» About this task:
Turn the extracted text from all the records into a JSON list of strings, with one string per line and no blank lines. Leave the pictures out of the list.

[[ Extracted records open ]]

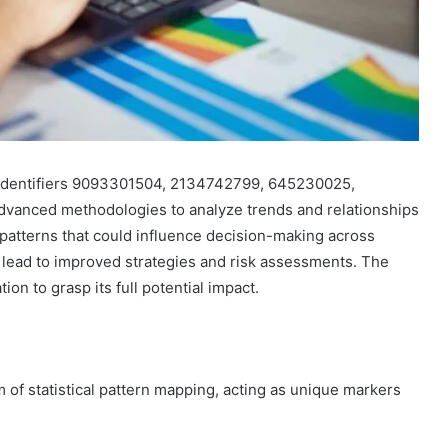
s identifiers 9093301504, 2134742799, 645230025,
advanced methodologies to analyze trends and relationships
t patterns that could influence decision-making across
 lead to improved strategies and risk assessments. The
ion to grasp its full potential impact.
m of statistical pattern mapping, acting as unique markers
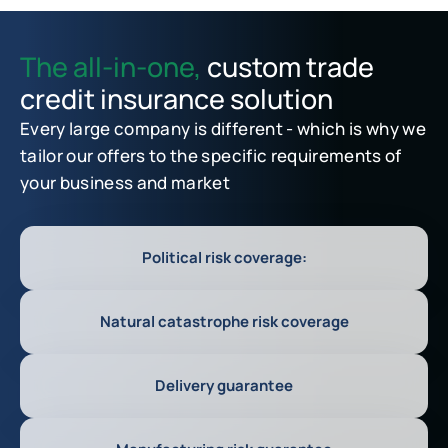
The all-in-one,
custom trade
credit insurance solution
Every large company is different - which is why we
tailor our offers to the specific requirements of
your business and market
Political risk coverage:
Natural catastrophe risk coverage
Delivery guarantee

[[ Extracted records closed ]]

» Finished task:
[
  "s identifiers 9093301504, 2134742799, 645230025,",
  "advanced methodologies to analyze trends and relationships",
  "t patterns that could influence decision-making across",
  " lead to improved strategies and risk assessments. The",
  "ion to grasp its full potential impact.",
  "m of statistical pattern mapping, acting as unique markers",
  "The all-in-one,",
  "custom trade",
  "credit insurance solution",
  "Every large company is different - which is why we",
  "tailor our offers to the specific requirements of",
  "your business and market",
  "Political risk coverage:",
  "Natural catastrophe risk coverage",
  "Delivery guarantee"
]